We drove out to the friendly folks at:
Lot 319-391 Leakes Road, Rockbank, Victoria. 
Phone: 03 9747 1078 
Open 1st November to 24th December, 8am-8pm

Our tree this morning:
 The decorations were purchased in past years from Bed, Bath and Table, Provincial Home Living, Country Road, Coles and Kmart. 

 A funny little anecdote and a word of warning: Don't try climbing up pine trees and cutting your own Christmas tree. My poor Dad ended up in a wheelchair one Christmas with sprained ankles due to the little ritual I mentioned above. God bless his sweet soul. From memory he felt the ladder move and knew he was about to fall. In a split second, he thought to toss the chainsaw as far away as he could. Thank goodness he remembered all of his kids were below him yelling up their opinion on which branch was best as he was sailing down. Don't ask me why anyone would climb a tree with a chainsaw in hand. The plees of six children might have something to do with it. That fateful Christmas was very possibly the last year we went "down the pines" looking for a tree. After that came the bought ones, so full and fluffy unlike the trees of old. As decandent as a scene from Home Alone with that little something missing :)
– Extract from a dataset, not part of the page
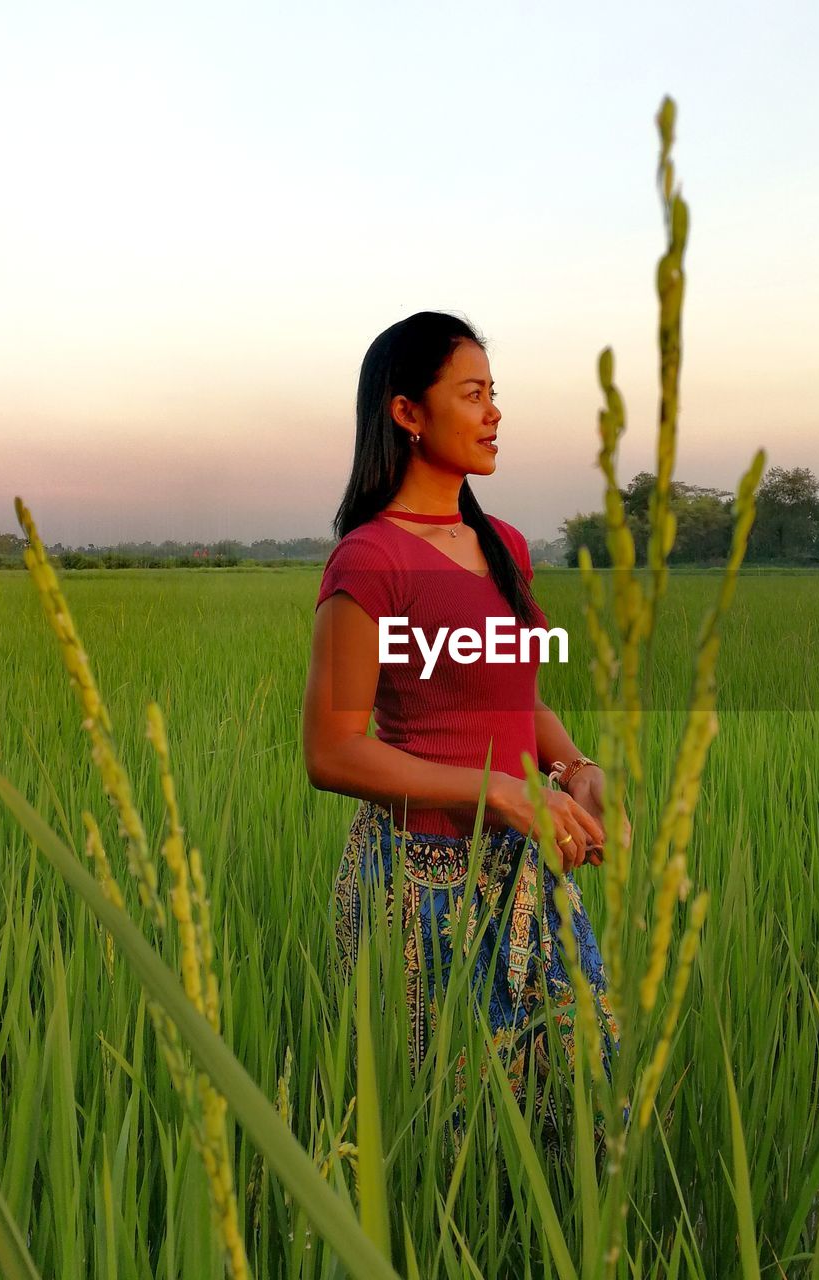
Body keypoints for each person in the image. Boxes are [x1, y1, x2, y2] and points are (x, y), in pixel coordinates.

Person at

Wednesday, December 1, 2010

Bonne anniversaire Charles Whyte

It's a special day at Charles Whyte HQ as we hit the one year blog anniversary. To celebrate we admired the advent calendar strung on the mantle and the Mister got to check out his treats and notes for Day 1. He even asked if he could shine a torch on the other boxes so he could guess what else he has in store! Oh what fun it is to...
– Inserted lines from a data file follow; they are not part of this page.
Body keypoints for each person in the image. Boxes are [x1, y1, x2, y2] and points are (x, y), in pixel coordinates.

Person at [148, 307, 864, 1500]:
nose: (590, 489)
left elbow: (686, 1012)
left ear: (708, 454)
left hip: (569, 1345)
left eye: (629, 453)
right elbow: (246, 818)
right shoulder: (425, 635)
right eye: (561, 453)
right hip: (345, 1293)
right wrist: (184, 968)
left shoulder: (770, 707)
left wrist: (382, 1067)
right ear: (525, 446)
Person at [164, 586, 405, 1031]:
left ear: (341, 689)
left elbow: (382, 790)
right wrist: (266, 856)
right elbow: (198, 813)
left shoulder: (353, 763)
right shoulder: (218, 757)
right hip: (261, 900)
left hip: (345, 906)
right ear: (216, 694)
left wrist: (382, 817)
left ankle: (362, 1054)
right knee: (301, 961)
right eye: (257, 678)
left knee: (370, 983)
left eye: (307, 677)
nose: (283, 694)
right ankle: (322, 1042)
To see how I came to have little noodles boxes as an advent calendar, see my previous blog here.  

A very big merci beaucoup to my small but loyal group of followers and subscribers for joining the hunt for all the things that make our heart sing in Charles Whyte's first year. I've loved getting all your help and suggestions on my odd quests - even if most have come to me via email or verbally. I will convert you all to bloggers yet!
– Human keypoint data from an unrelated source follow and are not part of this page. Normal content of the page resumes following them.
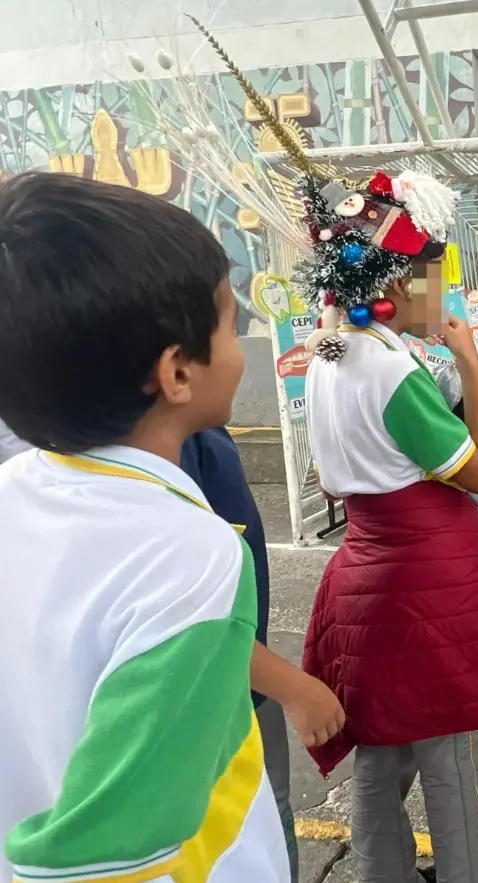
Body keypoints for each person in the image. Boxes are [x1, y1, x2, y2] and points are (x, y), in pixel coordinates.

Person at [0, 173, 288, 881]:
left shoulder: (14, 494)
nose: (237, 343)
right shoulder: (191, 556)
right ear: (177, 371)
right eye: (227, 322)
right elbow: (108, 849)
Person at [282, 164, 478, 883]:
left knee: (381, 751)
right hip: (426, 587)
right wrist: (472, 365)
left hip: (362, 578)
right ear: (396, 284)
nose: (445, 286)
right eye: (436, 270)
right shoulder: (395, 374)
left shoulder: (331, 355)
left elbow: (333, 479)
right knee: (453, 757)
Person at [181, 425, 349, 882]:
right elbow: (179, 607)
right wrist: (290, 687)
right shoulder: (160, 449)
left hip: (243, 677)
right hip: (216, 692)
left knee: (269, 814)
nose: (236, 352)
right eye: (222, 346)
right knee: (250, 822)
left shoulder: (199, 430)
Charles Whyte has, in some ways, been about remembering all the things I love in life, all the things that make me happy. After a difficult year or two, this past one has been very positive and I do believe that writing these posts a couple of times a week is one of the reasons for that. A year ago today I wrote about being on the cusp, a place where we aren't quite content and we're out there searching for an elusive, mythical, magical thing that will make us instantly happy. Even though I know there is no such thing, that first post remains this blog's raison d'être. These days though, I feel so much more able to "enjoy the rush as my head hits the water" and I feel much more part of those dreamy images I wrote about. 

This blog only exists because I'm still enjoying the hunt for all the things that make my heart sing. I might be more content this year but I still have to agree with my former words that "the search is like a heartbeat, a rush of adrenaline, my lifeblood." So Charles Whyte lives on and I hope you'll be part of the hunt.